Operations and management should sign off on designs. Engineers and architects can exist in a figurative vacuum, and may not always realize the complexity of their designs. Before spending money or time on a design, operations and appropriate management staff should sign off on the initial whiteboard discussions to ensure the scope and complexity are within reason. Additionally, the management contact should function as the effort's sponsor; the operational contact should be the individual slated as the operational handoff contact.
Outsiders provide the best quality control. Developers who wrote an application or code update cannot be the ones to do a quality assurance check on it. Everything needs a second pair of eyes before it enters production. Another developer or a systems administrator should get involved to make this release management best practice standard. The person creating code is simply too close to it to see any possible issues or conflicts.
Release management requires a release manager. Someone on the operations team should take ownership of new code once it completes development and quality assurance. Consider appointing a designated help desk person or IT administrator for the task.
The release manager must understand what the deployment is, how it should function and what to do if it goes wrong.
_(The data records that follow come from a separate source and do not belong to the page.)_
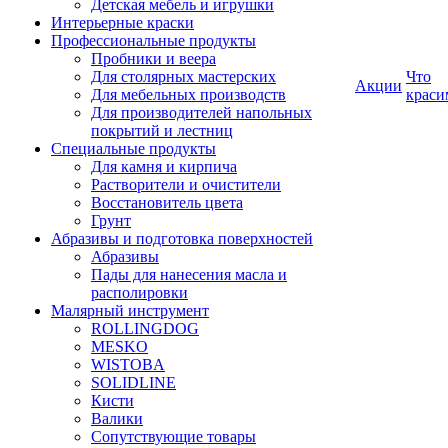
Детская мебель и игрушки
Интерьерные краски
Профессиональные продукты
Пробники и веера
Для столярных мастерских
Что
Акции
Для мебельных производств
краси
Для производителей напольных
покрытий и лестниц
Специальные продукты
Для камня и кирпича
Растворители и очистители
Восстановитель цвета
Грунт
Абразивы и подготовка поверхностей
Абразивы
Пады для нанесения масла и
располировки
Малярный инструмент
ROLLINGDOG
MESKO
WISTOBA
SOLIDLINE
Кисти
Валики
Сопутствующие товары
They also must understand the release cycle into production. Release management best practices include tracking critical usage times, shutdowns and staffing levels and planning the release at an optimal time to create as little production disruption as possible. Document these factors in the application release manual as well.
A contact point in operations is critical for the initial handoff of code onto live infrastructure, as well as for the first 30 days that code lives in production.
Good application deployment manuals are thorough but usable. Follow these tips to create flexible but clear manuals that contribute to release management best practices.
The release is only successful if the customer says it is. The last and most critical piece of the entire process is the customer feedback loop. A production deployment is only successful when you have positive customer feedback. Closing that loop between the customer, operations and development helps to ensure success for the deployment -- and ultimately the business.
Moving any system or application into production is a risk, and failures can kick off crisis mode in operations to correct the issues. The goals of release management best practices are to create a plan that works for your company and minimize risks to production IT environments. While it's not possible to mitigate every unexpected issue, it is possible to reduce many by working with common sense milestones and handoffs. These best practices help developers, managers and operations support avoid tunnel vision when looking at production releases. If you don't have the resources to do a full scale ITIL service management structure, a hybrid approach to production releases will make the most sense.